**** RECORD LIST

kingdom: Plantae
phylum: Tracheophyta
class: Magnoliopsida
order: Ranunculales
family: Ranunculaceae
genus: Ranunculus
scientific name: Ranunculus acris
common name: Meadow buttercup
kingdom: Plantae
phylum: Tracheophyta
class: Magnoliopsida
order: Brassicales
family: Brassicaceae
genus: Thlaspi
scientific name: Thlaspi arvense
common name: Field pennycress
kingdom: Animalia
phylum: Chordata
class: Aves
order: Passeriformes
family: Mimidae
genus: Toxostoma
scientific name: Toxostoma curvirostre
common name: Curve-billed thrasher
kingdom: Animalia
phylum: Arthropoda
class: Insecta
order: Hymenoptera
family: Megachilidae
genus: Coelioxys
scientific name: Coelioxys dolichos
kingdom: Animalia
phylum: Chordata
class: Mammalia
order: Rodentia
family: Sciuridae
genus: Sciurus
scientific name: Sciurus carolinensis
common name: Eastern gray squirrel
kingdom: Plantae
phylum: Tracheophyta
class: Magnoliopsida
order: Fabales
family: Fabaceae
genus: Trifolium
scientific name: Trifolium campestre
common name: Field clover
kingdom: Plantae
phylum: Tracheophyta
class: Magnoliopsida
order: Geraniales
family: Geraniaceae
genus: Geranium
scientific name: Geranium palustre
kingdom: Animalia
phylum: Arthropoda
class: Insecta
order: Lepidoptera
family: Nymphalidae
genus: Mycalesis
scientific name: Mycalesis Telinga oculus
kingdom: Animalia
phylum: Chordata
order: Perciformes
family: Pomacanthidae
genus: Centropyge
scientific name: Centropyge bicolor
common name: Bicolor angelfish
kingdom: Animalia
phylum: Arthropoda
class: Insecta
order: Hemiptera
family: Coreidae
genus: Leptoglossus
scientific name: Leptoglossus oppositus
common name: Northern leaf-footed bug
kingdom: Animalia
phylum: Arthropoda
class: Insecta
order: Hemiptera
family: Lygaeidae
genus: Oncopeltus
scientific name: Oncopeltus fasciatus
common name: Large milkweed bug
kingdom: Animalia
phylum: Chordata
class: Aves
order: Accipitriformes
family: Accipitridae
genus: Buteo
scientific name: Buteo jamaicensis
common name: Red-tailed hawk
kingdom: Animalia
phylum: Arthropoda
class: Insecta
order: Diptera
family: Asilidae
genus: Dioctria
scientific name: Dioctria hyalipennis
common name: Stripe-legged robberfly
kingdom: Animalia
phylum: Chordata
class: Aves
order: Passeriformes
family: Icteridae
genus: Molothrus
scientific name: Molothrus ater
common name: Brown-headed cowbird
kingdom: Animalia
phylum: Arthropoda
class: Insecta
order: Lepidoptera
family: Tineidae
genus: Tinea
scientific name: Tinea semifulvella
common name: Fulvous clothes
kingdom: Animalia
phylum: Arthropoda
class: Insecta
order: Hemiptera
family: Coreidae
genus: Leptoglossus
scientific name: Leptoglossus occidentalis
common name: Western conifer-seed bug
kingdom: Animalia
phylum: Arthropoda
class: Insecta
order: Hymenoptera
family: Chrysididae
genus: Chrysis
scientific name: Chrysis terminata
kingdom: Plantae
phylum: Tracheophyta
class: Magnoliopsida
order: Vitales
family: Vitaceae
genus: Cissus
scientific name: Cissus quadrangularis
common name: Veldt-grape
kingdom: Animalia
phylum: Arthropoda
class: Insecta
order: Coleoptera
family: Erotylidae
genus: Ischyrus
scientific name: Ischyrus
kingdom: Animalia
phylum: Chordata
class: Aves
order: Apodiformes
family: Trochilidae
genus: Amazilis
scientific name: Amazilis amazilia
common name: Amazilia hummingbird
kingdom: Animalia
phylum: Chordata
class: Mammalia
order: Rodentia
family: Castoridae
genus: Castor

********

**OBJECTIVE**.
Reproduce the lines of the listing starting at the one containing "family: Fabaceae" and ending at the one containing "genus: Buteo", with "common name" changed to "vernacular name" and nothing else altered.

**IN RESPONSE**.
family: Fabaceae
genus: Trifolium
scientific name: Trifolium campestre
vernacular name: Field clover
kingdom: Plantae
phylum: Tracheophyta
class: Magnoliopsida
order: Geraniales
family: Geraniaceae
genus: Geranium
scientific name: Geranium palustre
kingdom: Animalia
phylum: Arthropoda
class: Insecta
order: Lepidoptera
family: Nymphalidae
genus: Mycalesis
scientific name: Mycalesis Telinga oculus
kingdom: Animalia
phylum: Chordata
order: Perciformes
family: Pomacanthidae
genus: Centropyge
scientific name: Centropyge bicolor
vernacular name: Bicolor angelfish
kingdom: Animalia
phylum: Arthropoda
class: Insecta
order: Hemiptera
family: Coreidae
genus: Leptoglossus
scientific name: Leptoglossus oppositus
vernacular name: Northern leaf-footed bug
kingdom: Animalia
phylum: Arthropoda
class: Insecta
order: Hemiptera
family: Lygaeidae
genus: Oncopeltus
scientific name: Oncopeltus fasciatus
vernacular name: Large milkweed bug
kingdom: Animalia
phylum: Chordata
class: Aves
order: Accipitriformes
family: Accipitridae
genus: Buteo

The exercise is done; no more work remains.